Farm veterinary specialists have said the UK government should 'never be prepared to sacrifice' food safety in favour of Brexit trade deals.
Leaders from the farm veterinary sector have written to the House of Lords calling for Peers to reject the Agriculture Bill and return it to the House of Commons.
This follows the defeat last week of an amendment which would have protected animal welfare and food standards for imports entering Britain in any trade deals.
Nikki Hopkins, of the British Cattle Veterinary Association, Nick Perkins, the Goat Veterinary Society, and Nick Hart, the Sheep Veterinary Society, have urged Peers to 'lead the way'.
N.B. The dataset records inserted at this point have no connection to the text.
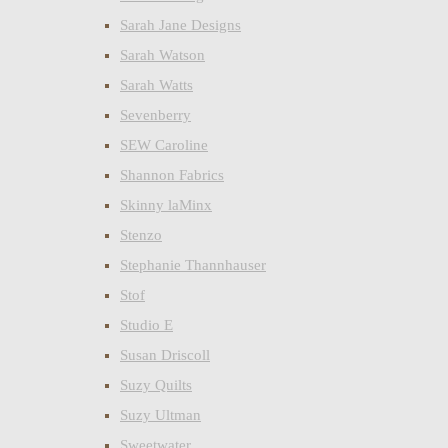
Sarah Jane Designs
Sarah Watson
Sarah Watts
Sevenberry
SEW Caroline
Shannon Fabrics
Skinny laMinx
Stenzo
Stephanie Thannhauser
Stof
Studio E
Susan Driscoll
Suzy Quilts
Suzy Ultman
Sweetwater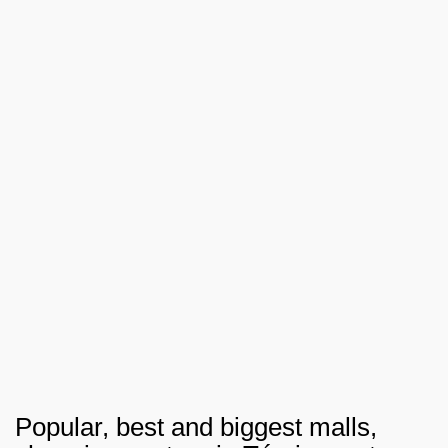
Popular, best and biggest malls,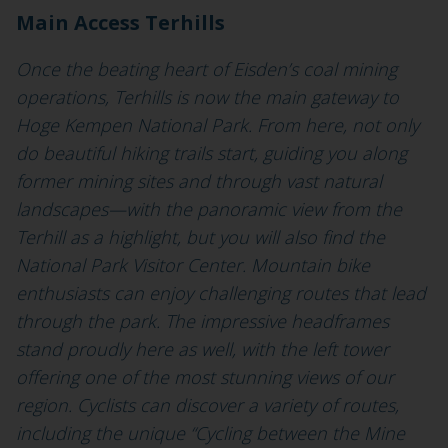
Main Access Terhills
Once the beating heart of Eisden’s coal mining
operations, Terhills is now the main gateway to
Hoge Kempen National Park. From here, not only
do beautiful hiking trails start, guiding you along
former mining sites and through vast natural
landscapes—with the panoramic view from the
Terhill as a highlight, but you will also find the
National Park Visitor Center. Mountain bike
enthusiasts can enjoy challenging routes that lead
through the park. The impressive headframes
stand proudly here as well, with the left tower
offering one of the most stunning views of our
region. Cyclists can discover a variety of routes,
including the unique “Cycling between the Mine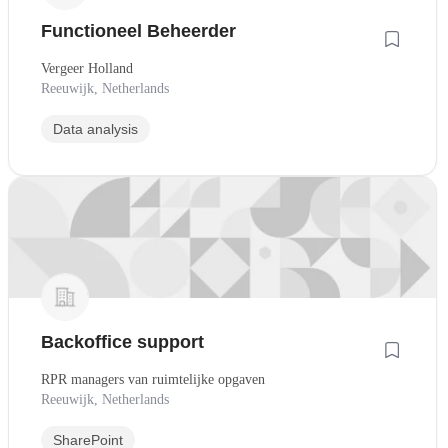
Functioneel Beheerder
Vergeer Holland
Reeuwijk, Netherlands
Data analysis
Backoffice support
RPR managers van ruimtelijke opgaven
Reeuwijk, Netherlands
SharePoint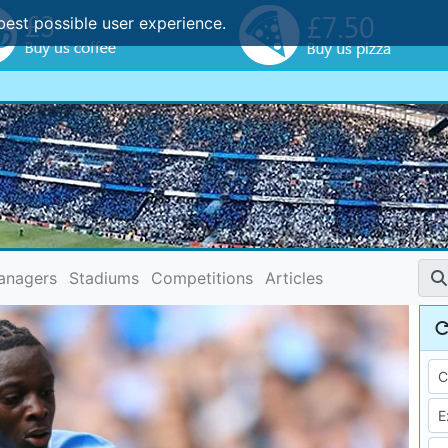
best possible user experience.
anagers
Stadiums
Competitions
Articles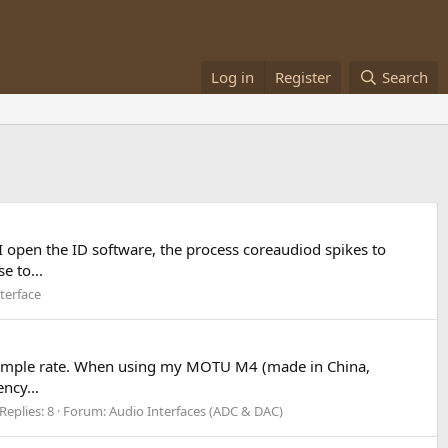
Log in
Register
Search
I open the ID software, the process coreaudiod spikes to
e to...
terface
y sample rate. When using my MOTU M4 (made in China,
ncy...
Replies: 8
Forum:
Audio Interfaces (ADC & DAC)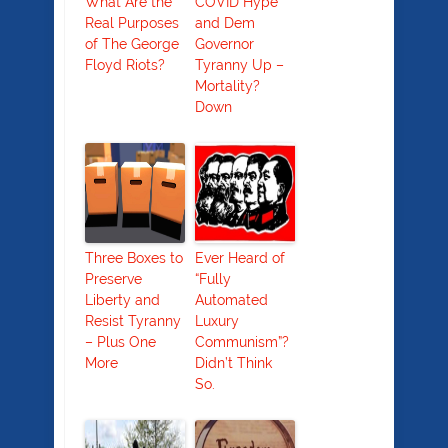
What Are the
COVID Hype
Real Purposes
and Dem
of The George
Governor
Floyd Riots?
Tyranny Up –
Mortality?
Down
Three Boxes to
Ever Heard of
Preserve
“Fully
Liberty and
Automated
Resist Tyranny
Luxury
– Plus One
Communism”?
More
Didn’t Think
So.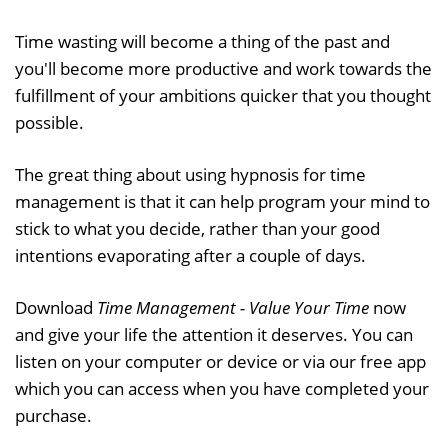
Time wasting will become a thing of the past and
you'll become more productive and work towards the
fulfillment of your ambitions quicker that you thought
possible.
The great thing about using hypnosis for time
management is that it can help program your mind to
stick to what you decide, rather than your good
intentions evaporating after a couple of days.
Download
Time Management - Value Your Time
now
and give your life the attention it deserves. You can
listen on your computer or device or via our free app
which you can access when you have completed your
purchase.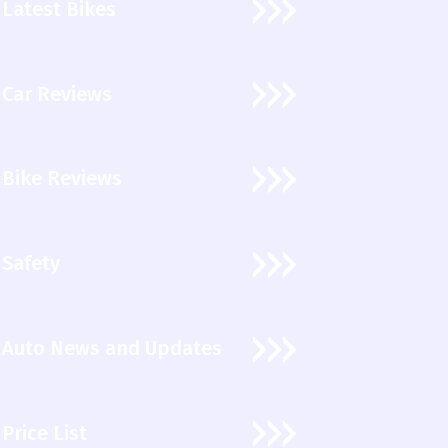
Latest Bikes
Car Reviews
Bike Reviews
Safety
Auto News and Updates
Price List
They want members of the Food, Poverty, Health and Environment Committee in particular to secure the opportunity to uphold animal welfare and back British farming.
In an open letter to the Lords, the organisations say they 'stand alongside' farmers in expressing disappointment at the rejection of the Agriculture Bill amendment.
"It is imperative that the UK maintains high standards of production and guarantees that imports produced to a lower welfare standard never reach shelves.
"The farming community is integral to the UK and without its existence many rural communities would cease to exist," the letter adds.
"The Covid-19 pandemic has emphatically highlighted the importance of food security and how UK production can rise to meet the most demanding challenges."
The vet groups say the Bill presents a 'prime opportunity' to ensure that the hard work and financial investment of the farming community is 'not in vain'.
"We cannot allow food produced to standards which have been illegal in this country for decades to freely enter this country," the open letter says.
"Given the exit from the EU, this opportunity is not only the best opportunity to support farming in this country, it may be the only one."